In order to change the discourse surrounding sexual assaults on college campuses, colleges need to reassess what issues and concerns need to be prioritized and brought to light. As Attorney Wendy Murphy claims, “In these situations, the one who gets the most protection is either a wealthy kid, a legacy kid or an athlete. The more privileged he is, the more likely the woman has to die before he’s held accountable.” The responsibility of the actions performed should not be attributed the victims; it should be expected that those accountable for such inappropriate actions, regardless of their background, are facing the consequences for their actions. Women in society are not being treated properly, and perpetuating gender expectations in relationships often results in dismissing these harmful actions, as they would be seen as men being unable to “control themselves” in the heat of the moment, and women feeling as though it’s their responsibility to fulfill a man’s needs.
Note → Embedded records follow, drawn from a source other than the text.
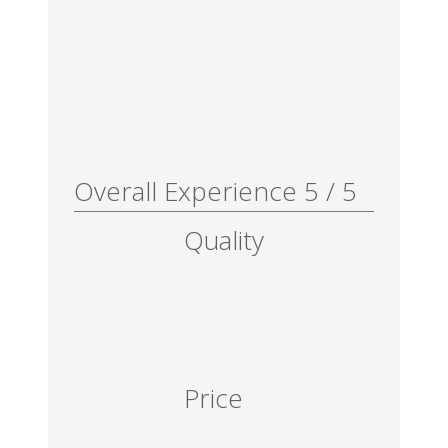
Overall Experience
5
/
5
Quality
Price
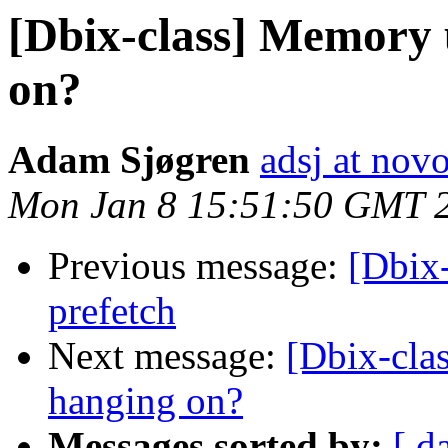
[Dbix-class] Memory 
on?
Adam Sjøgren
adsj at no
Mon Jan 8 15:51:50 GMT 
Previous message:
[Dbix-
prefetch
Next message:
[Dbix-cla
hanging on?
Messages sorted by:
[ d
As Janice Radway writes in “Women Read the Romance,” “When asked why they [Smithton women] read romances, the Smithton women overwhelmingly cite escape or relaxation as their goal” (59). These women are resorting to reading romances in order to escape from their unfulfilling lives. Expecting women to serve men reinforces the issue of gender inequality and prioritizing men’s opinions and privileged positions over women’s causes rape and sexual assault cases to become less important and significant since it results in creating a “bad reputation” for men being accused. Media perpetuation of these paradoxical expectations make it even more difficult for women to be heard and recognized for being victims of an unjust and unequal society that privileges men and those in positions of power. Erdely writes, “Victims should be encouraged to come forward as an act of civic good that could potentially spare future victims.” In order for this to happen, the discourse around victim blaming needs to change to allow rape victims to have the courage to come forward and know that they will be taken seriously and their rapists will be held accountable for their actions.